It won’t gross everyone out, of course. But perhaps thinking and talking about food from such an overtly technical point-of-view also hinders the ability to connect with potential eaters. And though the Impossible Foods burger might seem interesting now because of the newness of the technology behind it, could it just as easily grow stale, and quickly, if it never really connects with us culturally?

“This is privilege in action.”

After all, as Nestle puts it, Silicon Valley’s answer for solving the ills of the food system is mechanical, but the problems with the food require very different solutions. “To me, food is a social problem,” she says. “It’s economics, politics, and religious. The real question is: What is the problem with the American diet? I’d say too many calories and too many choices.”

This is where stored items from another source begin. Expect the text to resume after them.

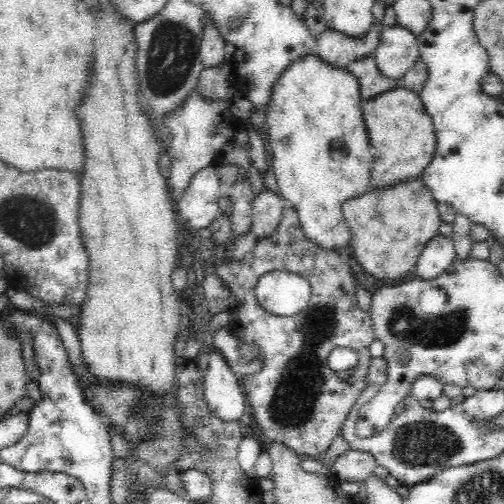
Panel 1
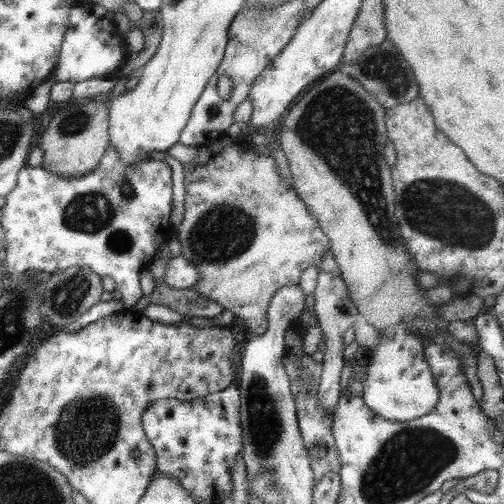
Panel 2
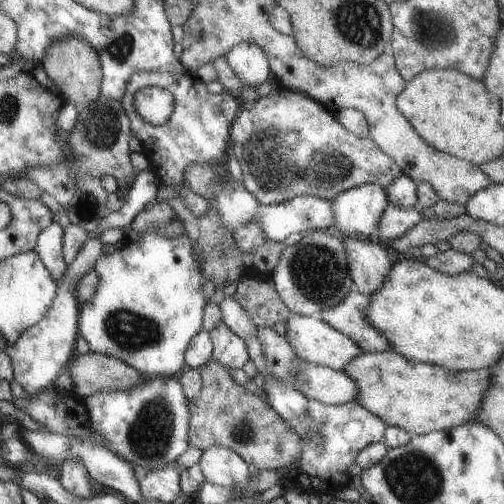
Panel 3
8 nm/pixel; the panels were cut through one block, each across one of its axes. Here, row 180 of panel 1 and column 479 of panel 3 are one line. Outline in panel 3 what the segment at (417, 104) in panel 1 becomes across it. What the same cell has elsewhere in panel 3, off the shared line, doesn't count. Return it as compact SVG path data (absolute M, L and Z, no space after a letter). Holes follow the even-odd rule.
M393 350L361 352L343 366L343 372L357 386L357 404L381 418L387 428L403 428L411 436L453 430L455 426L475 420L483 392L491 380L489 368L475 372L451 372L443 366L411 362Z

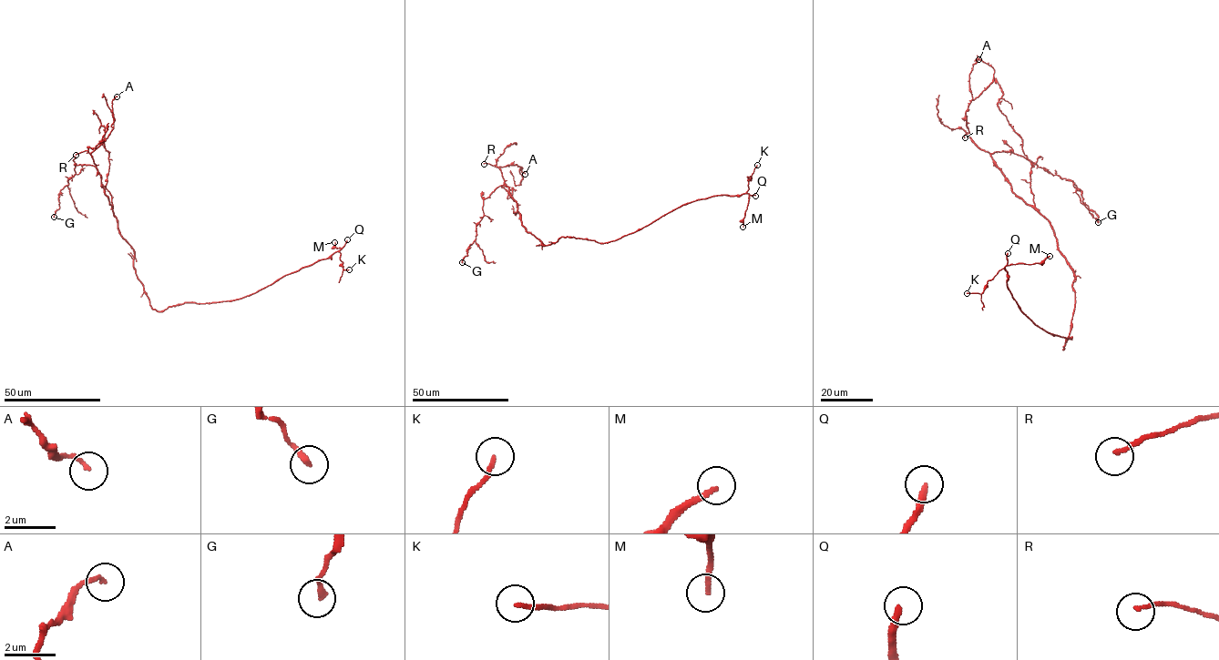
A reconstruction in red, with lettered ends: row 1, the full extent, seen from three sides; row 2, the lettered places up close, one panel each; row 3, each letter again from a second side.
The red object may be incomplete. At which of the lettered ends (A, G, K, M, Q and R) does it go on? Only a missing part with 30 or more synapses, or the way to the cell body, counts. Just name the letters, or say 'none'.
M, Q

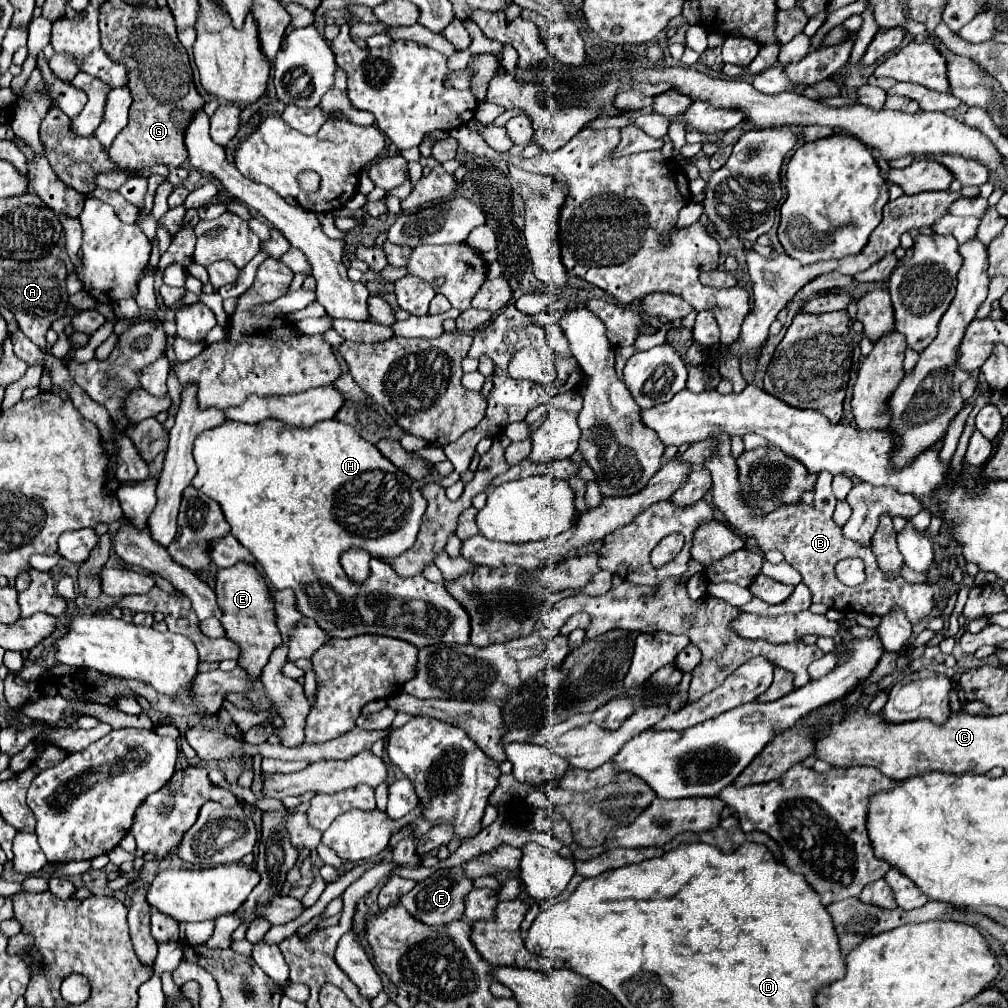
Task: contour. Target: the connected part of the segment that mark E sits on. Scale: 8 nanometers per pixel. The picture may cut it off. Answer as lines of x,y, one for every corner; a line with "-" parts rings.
236,562
232,568
220,568
216,572
214,592
224,612
220,622
226,630
226,638
236,640
242,648
242,656
238,664
244,666
252,678
258,678
272,650
282,642
278,624
276,624
276,612
274,612
274,600
272,600
270,588
266,586
264,578
258,574
258,570
252,564

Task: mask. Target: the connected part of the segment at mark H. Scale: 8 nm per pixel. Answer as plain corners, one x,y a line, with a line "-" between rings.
332,418
332,420
324,420
318,422
312,428
296,428
296,426
288,426
280,420
262,420
258,424
242,424
242,422
232,422
226,420
222,426
212,428
202,432
196,442
194,442
194,460
198,466
198,474
194,476
192,484
202,490
204,494
208,494
212,500
220,502
226,520
232,526
232,534
238,538
238,542
242,546
246,546
250,550
250,554
256,558
256,562
262,566
262,570
266,572
270,584
274,586
274,590
284,590
284,588
292,588
296,594
296,606
298,610
308,616
314,618
324,630
328,628
332,638
350,638
350,636
358,636
358,634
382,634
382,636
394,636
400,640
408,640
410,644
424,648
430,644
438,644
438,642
454,642
454,636
458,636
460,644
468,644
468,636
472,632
472,626
468,624
468,612
464,612
464,606
442,586
440,583
434,583
427,580
423,575
414,576
412,578
402,578
390,568
388,562
384,562
377,557
370,560
370,578
364,584
354,584
348,580
348,576
344,576
342,568
340,568
340,554
352,550
352,548
362,548
366,552
370,552
372,556
400,556
402,552
406,552
408,548
412,548
412,544
416,542
416,536
420,532
420,524
422,524
422,492
418,488
412,486
412,478
406,476
404,472
400,472
386,456
382,456
382,452
370,444
368,440
364,440
352,426
342,424
340,420

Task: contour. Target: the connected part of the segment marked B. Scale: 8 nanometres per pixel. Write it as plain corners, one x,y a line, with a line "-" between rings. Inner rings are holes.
718,434
716,440
720,442
718,452
704,464
712,472
712,502
722,512
726,522
744,538
752,538
756,542
758,552
766,554
768,550
780,550
786,558
786,562
800,572
802,582
812,592
812,602
820,602
828,608
834,608
838,612
860,612
860,614
886,614
892,606
900,606
908,620
912,624
918,624
920,620
928,618
932,610
936,608
934,590
930,584
910,584
902,576
884,576
884,570
878,568
876,556
870,548
860,546
858,542
846,540
842,536
840,526
834,524
832,518
838,500
832,492
833,475
828,471
818,473
814,489
814,504
806,506
802,502
796,504
780,504
776,510
764,514
762,510
752,510
742,492
738,482
738,468
736,460
730,454
730,438
726,434
-
858,556
866,564
866,582
858,586
846,586
842,584
836,574
834,566
838,560

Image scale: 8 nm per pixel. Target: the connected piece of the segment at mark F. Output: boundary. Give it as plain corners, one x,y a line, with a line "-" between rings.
456,866
452,870
436,870
432,876
428,876
426,880
418,882
412,892
404,894
400,898
400,904
414,916
418,918
420,922
426,922
426,924
434,924
434,926
440,926
440,924
446,924
446,922
452,922
456,918
462,918
464,916
464,896
474,888
472,880
466,876
466,870
464,866

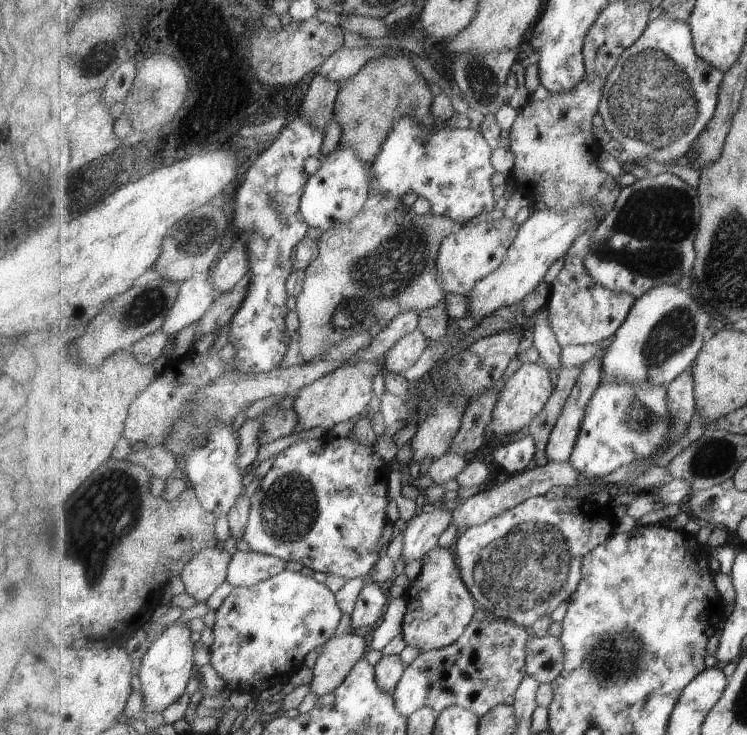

Patrick Brown has a different answer. From his perspective, the biggest ill of the food system is that it’s raising and killing too many animals, which is driving negative environmental consequences that can be avoided, if only humans could be convinced to turn away from animal agriculture.

It seems doing that might require more than convincing people of a new food’s functions. It might also mean not telling them that a clearly plant-based burger is, in fact, meat, when scientifically it simply isn’t.
Nestle makes a grounding final point to keep in mind as we wait to see what kinds of fresh questions Silicon Valley cook up for us to ponder in the world of food.

“We are so fortunate in our society to have enough money and enough access to make these kinds of decisions,” she says. “This is privilege in action. I can’t think than anything more privileged than dealing with these kinds of questions—which is not to say they aren’t important. But we have to put it in a global context.”